== Your assignment ==
Search the data for the word "cytoplasmic" and copy out every line that has it.

== Material for this exercise ==
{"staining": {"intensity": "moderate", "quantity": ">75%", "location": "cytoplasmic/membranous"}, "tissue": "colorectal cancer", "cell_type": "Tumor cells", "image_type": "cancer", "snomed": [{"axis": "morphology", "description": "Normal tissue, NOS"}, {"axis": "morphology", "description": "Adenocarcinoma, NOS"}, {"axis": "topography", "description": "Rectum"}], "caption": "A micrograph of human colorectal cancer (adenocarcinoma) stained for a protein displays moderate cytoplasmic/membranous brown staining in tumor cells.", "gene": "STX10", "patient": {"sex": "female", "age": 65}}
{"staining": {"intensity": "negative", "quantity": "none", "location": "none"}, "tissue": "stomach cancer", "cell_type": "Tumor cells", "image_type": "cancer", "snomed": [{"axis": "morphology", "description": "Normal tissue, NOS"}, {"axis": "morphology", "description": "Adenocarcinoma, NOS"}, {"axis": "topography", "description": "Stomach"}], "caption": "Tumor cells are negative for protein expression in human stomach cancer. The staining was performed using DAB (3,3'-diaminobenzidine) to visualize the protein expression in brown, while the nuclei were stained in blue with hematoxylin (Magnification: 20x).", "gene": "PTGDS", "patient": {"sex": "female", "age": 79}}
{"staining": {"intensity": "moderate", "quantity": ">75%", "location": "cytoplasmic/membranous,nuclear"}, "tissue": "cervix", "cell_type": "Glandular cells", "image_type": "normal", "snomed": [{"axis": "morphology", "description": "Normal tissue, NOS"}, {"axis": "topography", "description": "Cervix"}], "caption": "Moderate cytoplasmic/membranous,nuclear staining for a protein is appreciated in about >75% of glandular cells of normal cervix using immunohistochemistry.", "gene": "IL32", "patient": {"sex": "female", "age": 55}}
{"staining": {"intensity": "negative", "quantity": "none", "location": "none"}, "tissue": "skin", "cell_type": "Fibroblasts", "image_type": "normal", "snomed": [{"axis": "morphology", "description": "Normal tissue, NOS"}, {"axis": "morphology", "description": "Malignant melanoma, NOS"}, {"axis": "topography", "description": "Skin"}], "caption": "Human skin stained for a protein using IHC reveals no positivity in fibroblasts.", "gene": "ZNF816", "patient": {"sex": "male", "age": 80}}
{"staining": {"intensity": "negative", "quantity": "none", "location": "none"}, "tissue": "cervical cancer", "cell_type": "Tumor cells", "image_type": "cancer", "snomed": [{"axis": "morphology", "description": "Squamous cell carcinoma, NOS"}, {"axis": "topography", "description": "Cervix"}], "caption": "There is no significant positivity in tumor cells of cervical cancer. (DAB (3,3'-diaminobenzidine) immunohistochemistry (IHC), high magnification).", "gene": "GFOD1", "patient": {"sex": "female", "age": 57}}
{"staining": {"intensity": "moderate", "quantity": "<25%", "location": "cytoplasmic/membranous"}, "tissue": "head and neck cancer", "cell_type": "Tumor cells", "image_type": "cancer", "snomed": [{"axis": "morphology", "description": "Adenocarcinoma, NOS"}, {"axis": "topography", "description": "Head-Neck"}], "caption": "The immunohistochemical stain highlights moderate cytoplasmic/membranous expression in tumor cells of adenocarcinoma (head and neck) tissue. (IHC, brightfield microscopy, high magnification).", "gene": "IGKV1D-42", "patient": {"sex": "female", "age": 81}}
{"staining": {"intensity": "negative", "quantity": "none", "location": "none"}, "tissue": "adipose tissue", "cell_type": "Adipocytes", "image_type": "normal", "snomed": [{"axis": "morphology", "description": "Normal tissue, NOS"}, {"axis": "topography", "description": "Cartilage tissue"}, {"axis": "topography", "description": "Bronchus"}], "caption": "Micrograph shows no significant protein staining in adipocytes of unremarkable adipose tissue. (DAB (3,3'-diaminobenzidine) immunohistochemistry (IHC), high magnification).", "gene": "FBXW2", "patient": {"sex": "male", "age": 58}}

== Answer for this exercise ==
{"staining": {"intensity": "moderate", "quantity": ">75%", "location": "cytoplasmic/membranous"}, "tissue": "colorectal cancer", "cell_type": "Tumor cells", "image_type": "cancer", "snomed": [{"axis": "morphology", "description": "Normal tissue, NOS"}, {"axis": "morphology", "description": "Adenocarcinoma, NOS"}, {"axis": "topography", "description": "Rectum"}], "caption": "A micrograph of human colorectal cancer (adenocarcinoma) stained for a protein displays moderate cytoplasmic/membranous brown staining in tumor cells.", "gene": "STX10", "patient": {"sex": "female", "age": 65}}
{"staining": {"intensity": "moderate", "quantity": ">75%", "location": "cytoplasmic/membranous,nuclear"}, "tissue": "cervix", "cell_type": "Glandular cells", "image_type": "normal", "snomed": [{"axis": "morphology", "description": "Normal tissue, NOS"}, {"axis": "topography", "description": "Cervix"}], "caption": "Moderate cytoplasmic/membranous,nuclear staining for a protein is appreciated in about >75% of glandular cells of normal cervix using immunohistochemistry.", "gene": "IL32", "patient": {"sex": "female", "age": 55}}
{"staining": {"intensity": "moderate", "quantity": "<25%", "location": "cytoplasmic/membranous"}, "tissue": "head and neck cancer", "cell_type": "Tumor cells", "image_type": "cancer", "snomed": [{"axis": "morphology", "description": "Adenocarcinoma, NOS"}, {"axis": "topography", "description": "Head-Neck"}], "caption": "The immunohistochemical stain highlights moderate cytoplasmic/membranous expression in tumor cells of adenocarcinoma (head and neck) tissue. (IHC, brightfield microscopy, high magnification).", "gene": "IGKV1D-42", "patient": {"sex": "female", "age": 81}}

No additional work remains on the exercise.